Do the NVidia samples do a sufficient job in terms of detecting errors in Kernel launches? If not, can you point me to an example please?

njuffa · September 14, 2018, 11:05pm

One way to check for errors in kernel launches is to call this macro after every kernel launch:

// Macro to catch CUDA errors in kernel launches
#define CHECK_LAUNCH_ERROR()                                          \
do {                                                                  \
    /* Check synchronous errors, i.e. pre-launch */                   \
    cudaError_t err = cudaGetLastError();                             \
    if (cudaSuccess != err) {                                         \
        fprintf (stderr, "Cuda error in file '%s' in line %i : %s.\n",\
                 __FILE__, __LINE__, cudaGetErrorString(err) );       \
        exit(EXIT_FAILURE);                                           \
    }                                                                 \
    /* Check asynchronous errors, i.e. kernel failed (ULF) */         \
    err = cudaDeviceSynchronize();                                    \
    if (cudaSuccess != err) {                                         \
        fprintf (stderr, "Cuda error in file '%s' in line %i : %s.\n",\
                 __FILE__, __LINE__, cudaGetErrorString( err) );      \
        exit(EXIT_FAILURE);                                           \
    }                                                                 \
} while (0)

Robert_Crovella · September 14, 2018, 11:18pm

If you are doing proper CUDA error checking on a call to cudaMemGetInfo, and you are getting 0 back for total memory, that is just bizarre, unexplainable.
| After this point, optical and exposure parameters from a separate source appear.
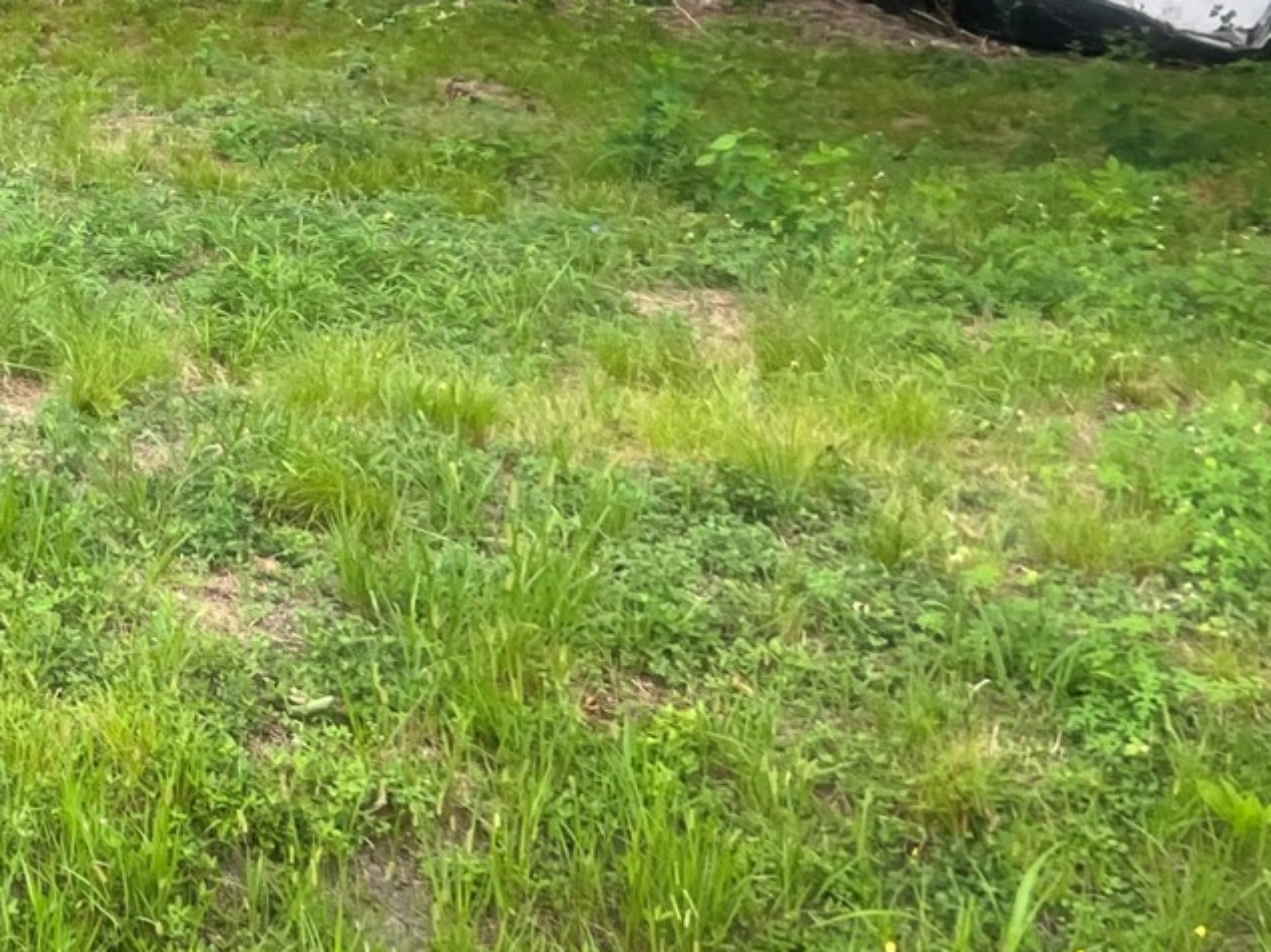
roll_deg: -2.8
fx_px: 3083
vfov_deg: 17.3
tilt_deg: -1.5
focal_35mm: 84
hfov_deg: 19.6
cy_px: 72
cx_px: -736
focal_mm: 5.7
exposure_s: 1/121
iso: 50
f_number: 1.5
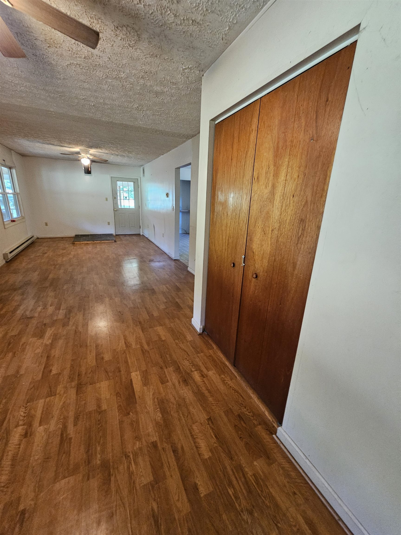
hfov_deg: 89.9
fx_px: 201
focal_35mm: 13
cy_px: 268
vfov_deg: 106.2
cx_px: 200
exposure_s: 1/30
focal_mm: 2.2
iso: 400
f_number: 2.2
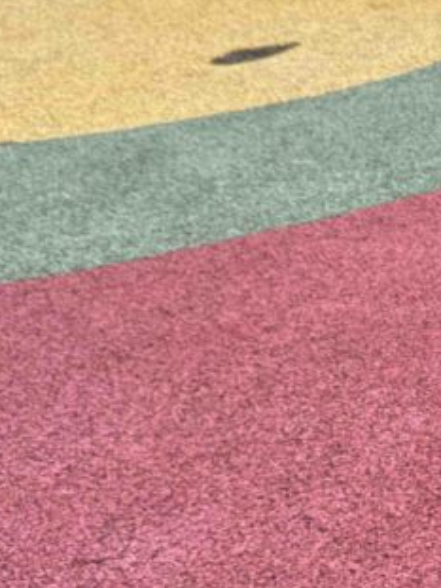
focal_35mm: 79
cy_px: 263
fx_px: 1343
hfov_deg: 16.9
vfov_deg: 24.7
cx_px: 668
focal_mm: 6.76
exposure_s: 1/121
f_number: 1.78
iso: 50
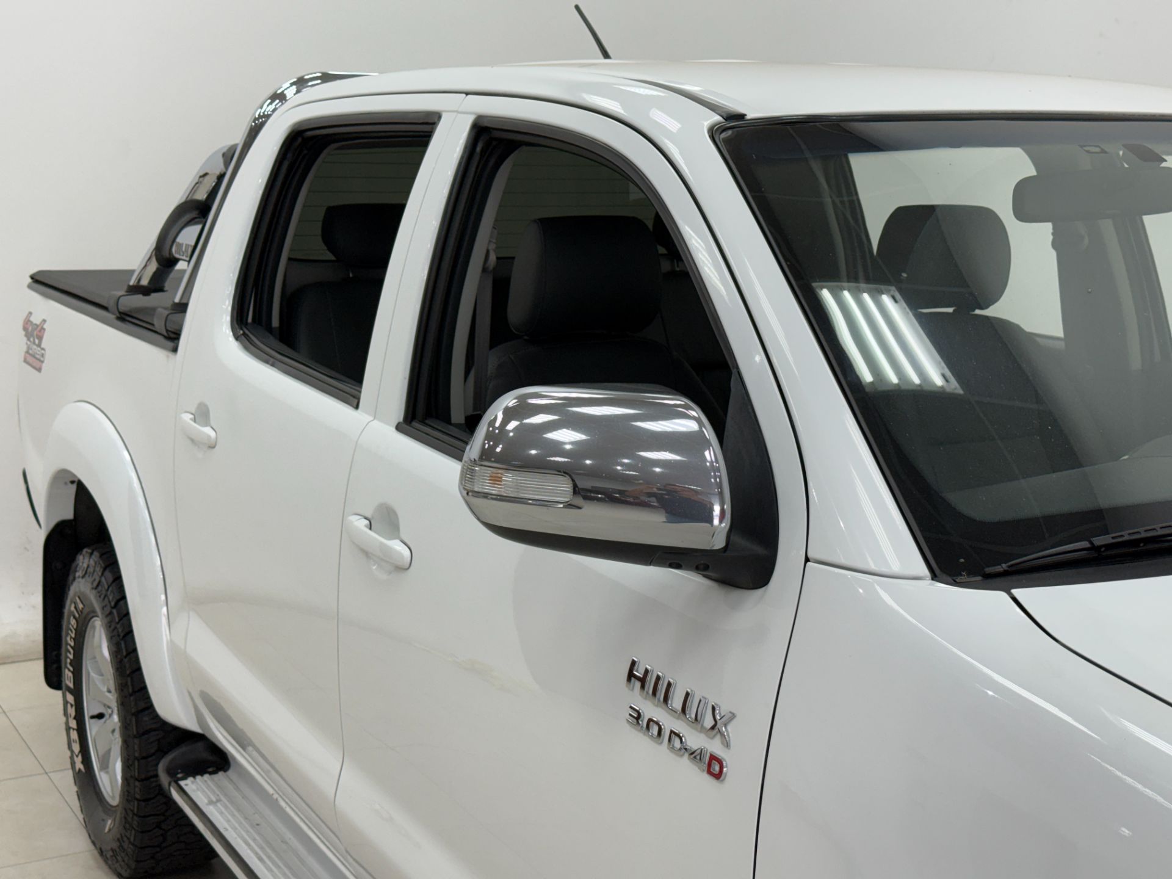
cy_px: 440
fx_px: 1625
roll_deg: -0.1
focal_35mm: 48
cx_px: 586
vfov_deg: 30.3
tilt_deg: -8.6
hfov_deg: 39.7
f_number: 1.78
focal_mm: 6.76
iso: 50
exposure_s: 1/120
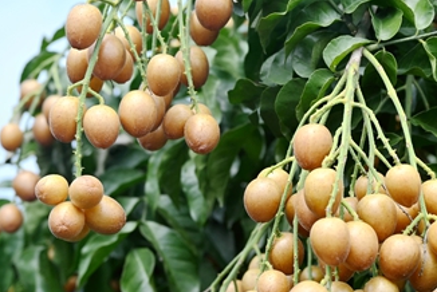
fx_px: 1385
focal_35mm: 114
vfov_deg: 12.0
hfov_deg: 17.9
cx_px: 252
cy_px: 226
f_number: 6
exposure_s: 1/250
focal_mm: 62
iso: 110
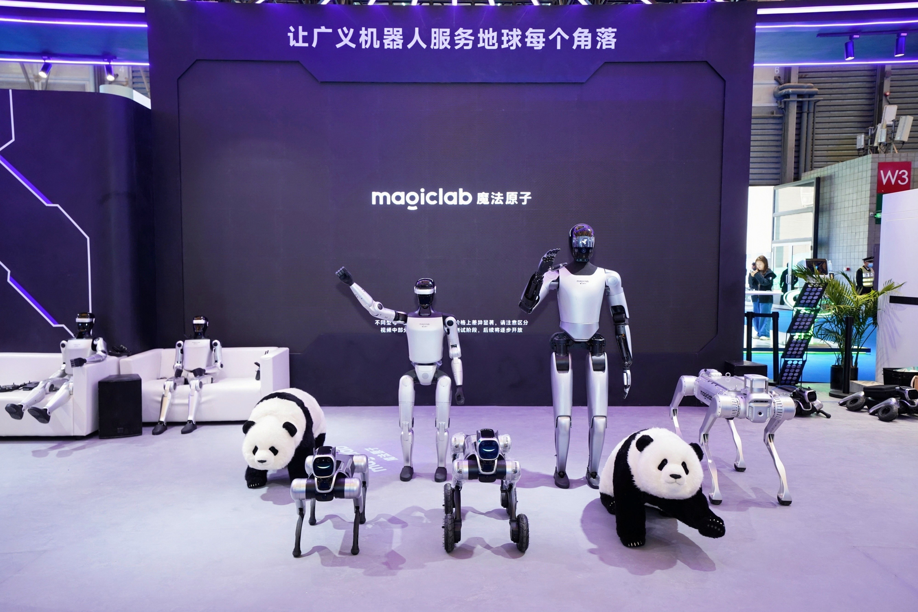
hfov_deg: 69.0
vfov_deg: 49.2
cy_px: 306
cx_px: 459
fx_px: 668
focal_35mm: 26
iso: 640
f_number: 4
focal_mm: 26.2
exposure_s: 1/161
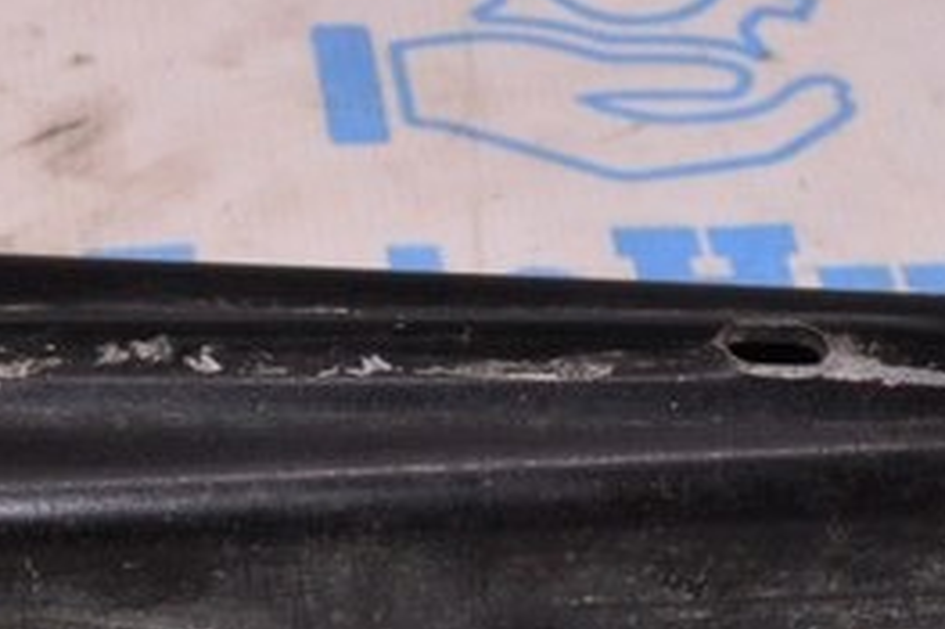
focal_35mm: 117
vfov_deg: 11.6
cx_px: -183
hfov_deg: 16.8
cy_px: 613
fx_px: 3069
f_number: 8
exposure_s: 1/200
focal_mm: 20
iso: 1600
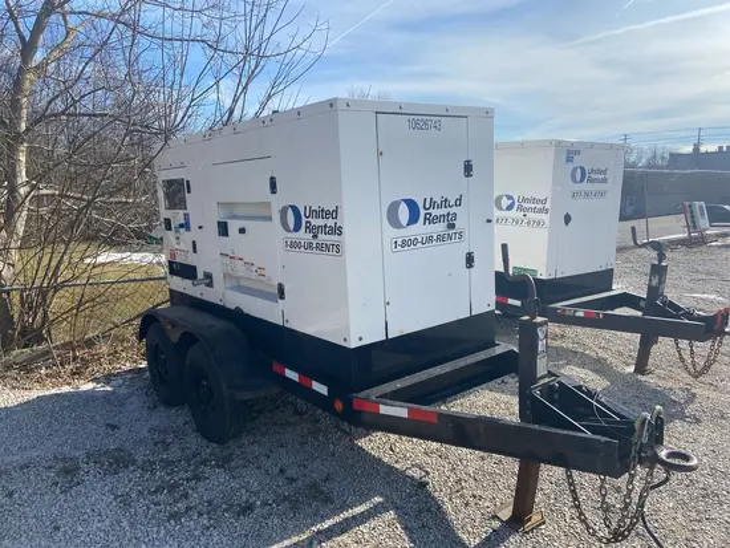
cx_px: 365
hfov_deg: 67.3
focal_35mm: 26
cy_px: 274
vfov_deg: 53.1
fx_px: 549
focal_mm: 4.25
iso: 32
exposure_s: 1/2890
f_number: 1.8
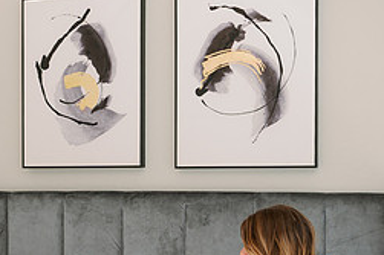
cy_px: 215
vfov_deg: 18.2
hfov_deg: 27.1
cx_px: 106
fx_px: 789
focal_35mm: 74
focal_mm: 32
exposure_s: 1/200
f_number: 3.2
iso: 320
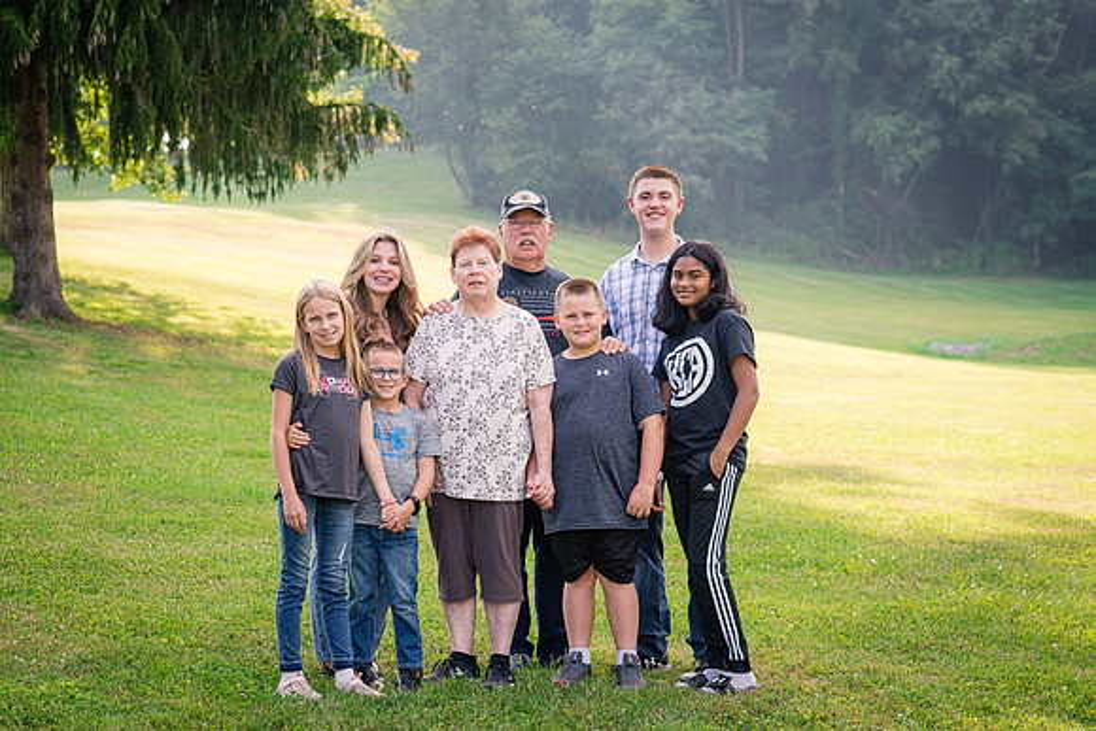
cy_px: 366
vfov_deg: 16.1
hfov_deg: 23.9
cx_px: 548
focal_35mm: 85
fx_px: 2588
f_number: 4.5
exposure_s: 1/400
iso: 400
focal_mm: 85
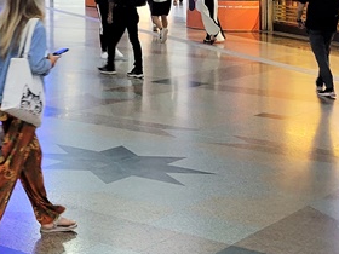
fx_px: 911
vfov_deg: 15.1
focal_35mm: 93
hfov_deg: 17.9
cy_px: -81
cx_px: -223
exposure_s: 1/50
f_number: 1.8
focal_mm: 5.4
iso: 250
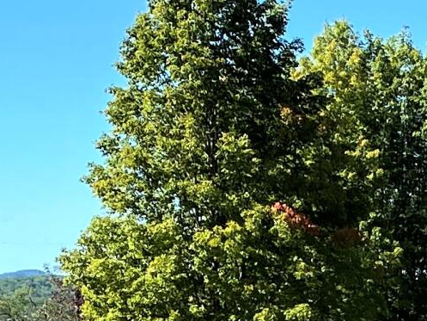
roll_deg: -1.0
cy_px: 810
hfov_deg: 12.4
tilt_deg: -14.2
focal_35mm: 157
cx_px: 459
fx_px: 1937
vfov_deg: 8.5
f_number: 1.8
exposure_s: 1/1447
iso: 32
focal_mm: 4.25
At that point if I were trying to investigate, I would want a complete repro case. A full code that demonstrates the problem, stripped down to a minimum level, but still complete, along with what GPU you are running on, what OS, what CUDA version, and the compile command.

This should be completely unaffected by whether you are doing proper CUDA error checking around any particular kernel call.

njuffa · September 14, 2018, 11:21pm

I have a Quadro P2000 here (Win7, CUDA 8) on which I could run a minimal self-contained reproducer.

genifycom · September 14, 2018, 11:56pm

Ok
I have a Quadro P2000 (Win10, CUDA 9.2). I will do some more testing over the weekend and see if I can get a working self-contained reproducer.

Thank you both for your help.